Contested or dissonant heritage is often termed as difficult heritage seeking coping strategies. While it is not always easy to find a solution for such difficult cases, the existing theoretical frameworks of coping strategies are put in relation to this particular case. First, reflecting on Nauert’s [22
] constructivist approach to the integration of diverse narratives as well as the use of new technologies in heritage interpretation, as advocated by Selim et al. [24
], the strategy demonstrates to be successful in the case when heritage is on display. Then, it is just a question of the use of a carefully planned language style in communicating heritage to the public. If, however, it has been removed from the public eyes, as some of the narratives advocated for in the case of these Chicago monuments, the strategy is of no use. The embodiment of heritage in a place is extremely powerful and should be respected since it elicits emotional reactions, as per Nora [11
]. Still, removal from the public space may not be the best solution as “the best way to approach statues and sites which have become contested is not to remove them but to provide thoughtful, long-lasting and powerful reinterpretation, which keeps the structure’s physical context but can add new layers of meaning, allowing us all to develop a deeper understanding of … often difficult past”, as English Heritage stated on their website as of 1 October 2021. New technologies allow interpretation even if heritage is not on display physically, but such a strategy entails that, in this case, a highly worthy artwork would be removed from public eyes, thus depriving us from the original and eventually also decreasing interest for it.

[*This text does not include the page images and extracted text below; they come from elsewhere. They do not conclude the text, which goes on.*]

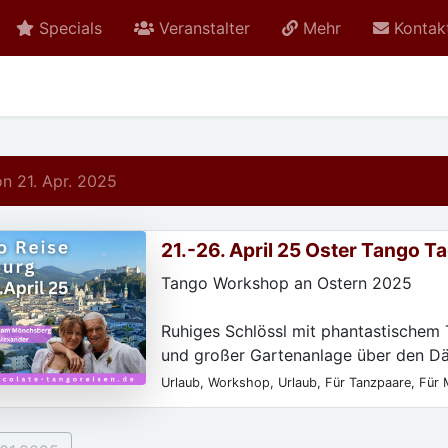
Specials
Veranstalter
Mehr
Kontak
 21. Apr. 2025
21.-26. April 25 Oster Tango Ta
Salzburg
Tango Workshop an Ostern 2025
Ruhiges Schlössl mit phantastischem 
und großer Gartenanlage über den D
Salzburgs.
Urlaub, Workshop, Urlaub, Für Tanzpaare, Für 
Frauen, Für Fortgeschrittene, Für Einzelperson
5 ÜN, 3 Tage Tango Workshop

Second, the participatory approach in finding a common meaning, advocated by Weisse and Ross [23
] although seemingly promising, in this particular case showed its deficiency since it was too emotionally charged which highly affects group beliefs. While common discussions, as proved by the analysis of the virtual conference in this research, open new horizons and increase knowledge about the “other”, they tend to be a one-time event. A more nuanced and more elaborated “how-to” approach will have to be put forward in order to achieve success in using this coping strategy.
Third, a strategy of matching heritage with contemporary arts and creative industries proposed by Schütz [26
] may potentially be successful but under the condition that the decision is made to leave heritage at its location. It, therefore, entails further mitigation possibly also recalling an engaged participatory approach.
Finally, building on Halbwach’s thesis [28
] of the necessity of forgetting to be able to correctly evocate the past, it seems to potentially be the most effective strategy but, at the same time, the most difficult to achieve since it would involve a collective psychology approach. In this case, a forged affective memory is trying to be instilled, as per Tolia-Kelly, Waterton and Watson’s theory [29
], which greatly diminishes the possibilities of a collective psychological liberation. Besides, if heritage is taken as an instrument for achieving political goals, no true forgetting and/or forgiveness is about to happen. Further work on coping strategies, therefore, is called for in future research. The complexity of the issue grasped some of the theories, which were hypothesized to have impact on the case in question and the arising coping strategies, but the article suggests that there may further be other theories and avenues which may provide a possible lens for research and could be further explored.